Qatar’s $3.5 billion conventional bond issue may be the season’s most noteworthy Islamic finance deal. Malaysia, issuer of 75% of the world’s sukuk, has flexed even more muscle as it branches into the nascent Islamic finance market of neighboring Singapore. Anecdotally, these offerings are noteworthy; collectively, they may help ameliorate some high-profile setbacks for the industry. The world sukuk market seems to have regained its footing. Thomson Reuters data show that global issuance from 2007-2009 dipped from $46.2 billion in 2007, to $39.6 billion in 2008, and back up to $46.3 billion in 2009. For the 12 months ending May 2010, sukuk issuance stands at $45.1 billion, with the summer’s major sukuk not yet included.
But difficulties, if not outright defaults, have grabbed most of the Islamic finance headlines in the past year. From the controversial Nakheel sukuk, to the problems of Kuwait’s Investment Dar, to the recent IIG defaults, the industry has garnered considerable negative attention. If successful, however, Qatar’s offering may provide a template for a hybrid model employing both conventional and Islamic finance for a single big-ticket project.
Qatar’s approach in many ways mirrors that of the Dubai World subsidiary, Nakheel.

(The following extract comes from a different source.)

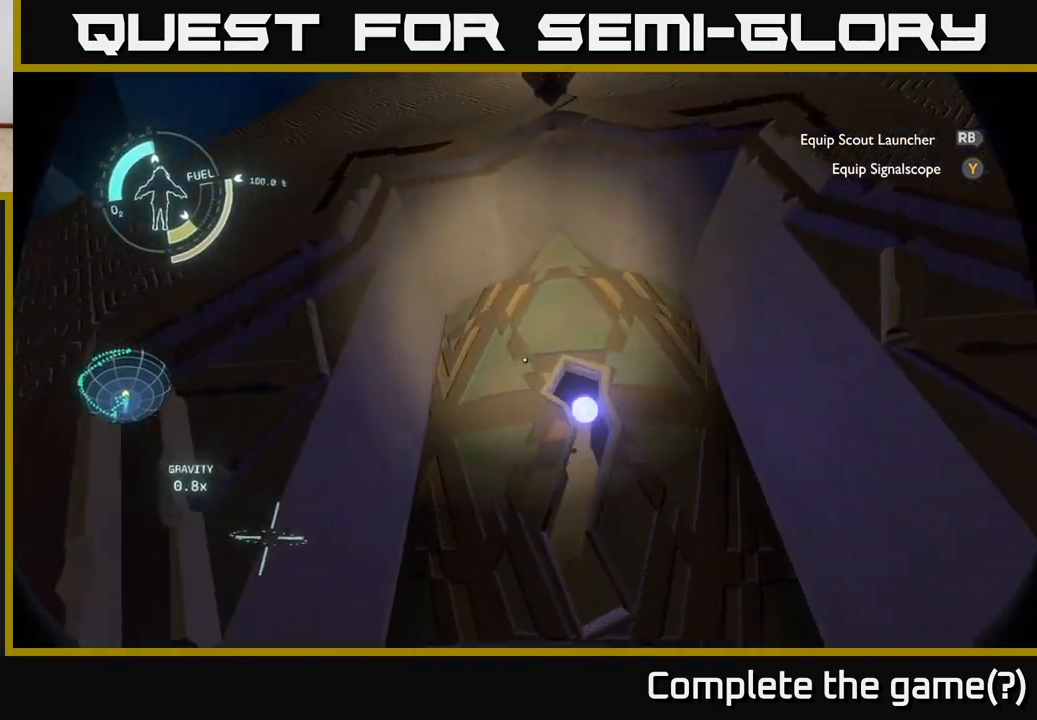
{"buttons": [], "left_stick": "center", "right_stick": "down", "events": [[17, "left_stick", "center"], [300, "right_stick", "down"]]}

Although Nakheel never technically defaulted on its sukuk, the uncertainty surrounding creditors’ rights in the enveloping Dubai World restructuring shed a harsh light on the underlying ijara model. The flamboyant developer of Dubai’s Palm and The World offshore real estate projects, Nakheel’s ijara structure securitized a revenue stream from a series of waterfront real estate rents. The structure was met with considerable opposition from some Islamic scholars.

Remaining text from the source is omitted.